SumUp's plan to create an end-to-end mobile payment system without reliance on third parties became a reality this week with the rollout of a chip-and-PIN mobile card reader and terminal system.

The PIN+ system will debut in Switzerland and Poland before entering other European markets, including the U.K., Germany, Italy and Spain in the coming weeks, London- and Berlin-based SumUp says.

The vendor continues to jockey for position in the crowded European mobile point of sale market, where several other players, including PayPal, are pushing for dominance.

SumUp's homemade approach will appeal to merchants because it keeps fees low, says Jan Deepen, co-founder and chief commercial officer for SumUp.

"Several companies outsource the processing to an acquirer, or the fraud piece to a security vendor," Deepen says. "We have done all of this ourselves, and we have our own payment gateway."

The "last piece" to completing an end-to-end system was for SumUp to have its own mobile point of sale, Deepen says.

SumUp sells the system to merchants for 79 euros and charges a 1.95% transaction fee. The PIN+ card reader is capable of accepting EMV-chip card transactions on iOS and Android handsets.

SumUp hired hardware manufacturers from established terminal makers who helped the company develop PIN+ over an 18-month period, Deepen says.

The PIN+ rollout comes nearly a year to the day after SumUp received significant funding from American Express and Groupon, saying it would use the financial backing to expand into more markets.

At that time, the company also secured a partnership with Svyaznoy Group, one of the largest card-issuing banks and smartphone retailers in Russia.

For the rollout in Switzerland, SumUp is working with UBS Bank, which will market the system to its merchant base, Deepen says.

Switzerland is a "super attractive country for mobile payments" because it has advanced technologies in place and high credit card usage among consumers, Deepen adds.
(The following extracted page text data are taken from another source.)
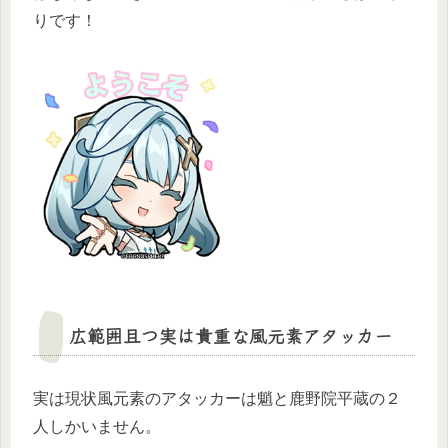
りです！
広範囲且つ実は貴重な風元素アタッカー
実は現状風元素のアタッカーは魈と鹿野院平蔵の２
人しかいません。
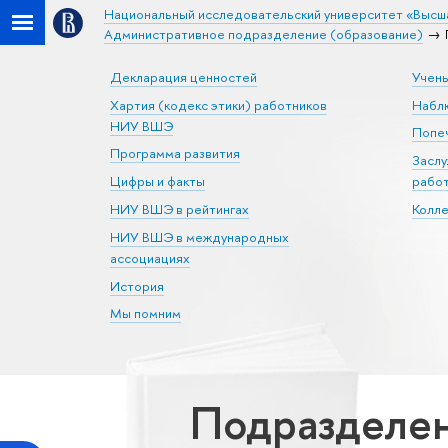
Национальный исследовательский университет «Высш
Административное подразделение (образование)
Декларация ценностей
Учен
Хартия (кодекс этики) работников
Набл
НИУ ВШЭ
Попеч
Программа развития
Засл
Цифры и факты
рабо
НИУ ВШЭ в рейтингах
Колл
НИУ ВШЭ в международных
ассоциациях
История
Мы помним
Подразделен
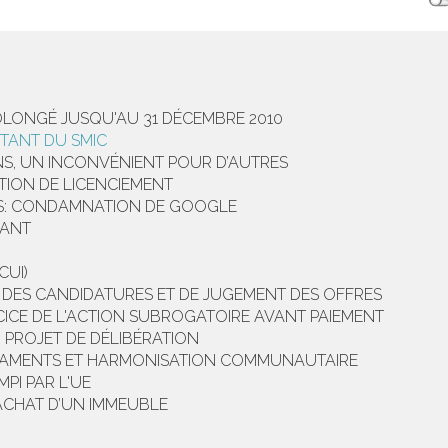
ROLONGÉ JUSQU'AU 31 DÉCEMBRE 2010
TANT DU SMIC
S, UN INCONVÉNIENT POUR D’AUTRES
TION DE LICENCIEMENT
ES: CONDAMNATION DE GOOGLE
VANT
CUI)
N DES CANDIDATURES ET DE JUGEMENT DES OFFRES
CE DE L'ACTION SUBROGATOIRE AVANT PAIEMENT
 PROJET DE DÉLIBÉRATION
CAMENTS ET HARMONISATION COMMUNAUTAIRE
MPI PAR L'UE
’ACHAT D’UN IMMEUBLE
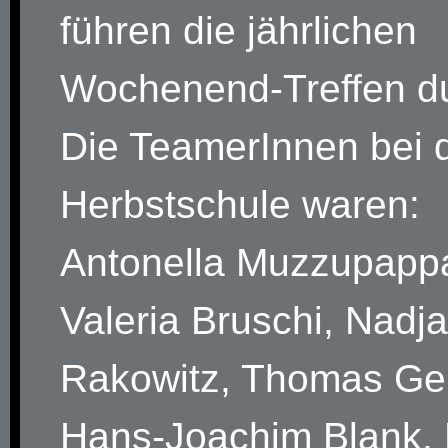
führen die jährlichen
Wochenend-Treffen d
Die TeamerInnen bei 
Herbstschule waren:
Antonella Muzzupapp
Valeria Bruschi, Nadja
Rakowitz, Thomas Geh
Hans-Joachim Blank, 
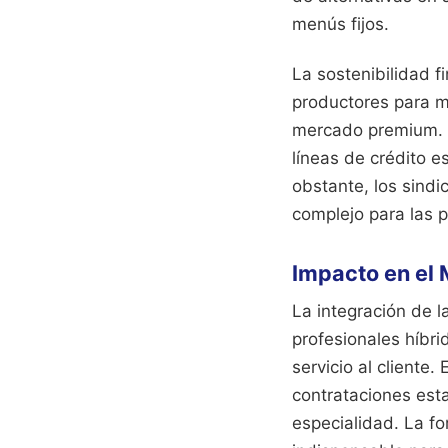
menús fijos.
La sostenibilidad 
productores para m
mercado premium.
líneas de crédito e
obstante, los sind
complejo para las 
Impacto en el 
La integración de l
profesionales híbr
servicio al cliente
contrataciones esta
especialidad. La fo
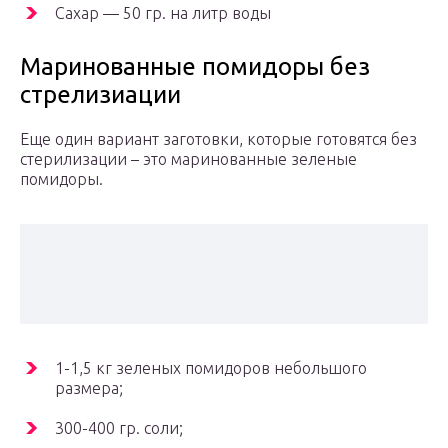
Сахар — 50 гр. на литр воды
Маринованные помидоры без
стрелизиации
Еще один вариант заготовки, которые готовятся без
стерилизации – это маринованные зеленые
помидоры.
1-1,5 кг зеленых помидоров небольшого
размера;
300-400 гр. соли;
Poland is appealing because it has many merchants who cannot accept credit cards, as well as a large population of young smartphone users, he says.

In addition to working with its bank partners, SumUp plans to handle its own sales and marketing, using its website and social media to spread the word. In that way, SumUp will be able to keep its system costs low, Deepen says.

But marketing will be vital in a mobile POS market that regularly has new entrants, says Gareth Lodge, a London-based industry analyst with Celent.

"There seems to be a hardly a day when there isn't a new vendor entering the market, or an existing vendor tweaking their offering," Lodge says. "The buyer is certainly not lost for choice."

Many mPOS developers are competing on "headline cost" rather than added value, and SumUp will eventually need to add value through loyalty or couponing programs, Lodge says.

Deepen says SumUp is initially focused on providing card acceptance in markets where merchants need that technology. The company also wants to build consumer trust in mobile card acceptance, Deepen adds. "Then the consumer will say, OK, now can I redeem coupons through this technology?"

When that time comes, SumUp will lean heavily on Bluetooth Low Energy technology for coupon redemption, Deepen says.

The PIN+ device connects to a smartphone or tablet through a headphone cable or Bluetooth.

PIN+ has received MasterCard mPOS Program certification. SumUp also has its mPOS hardware reviewed through the Visa Ready Program.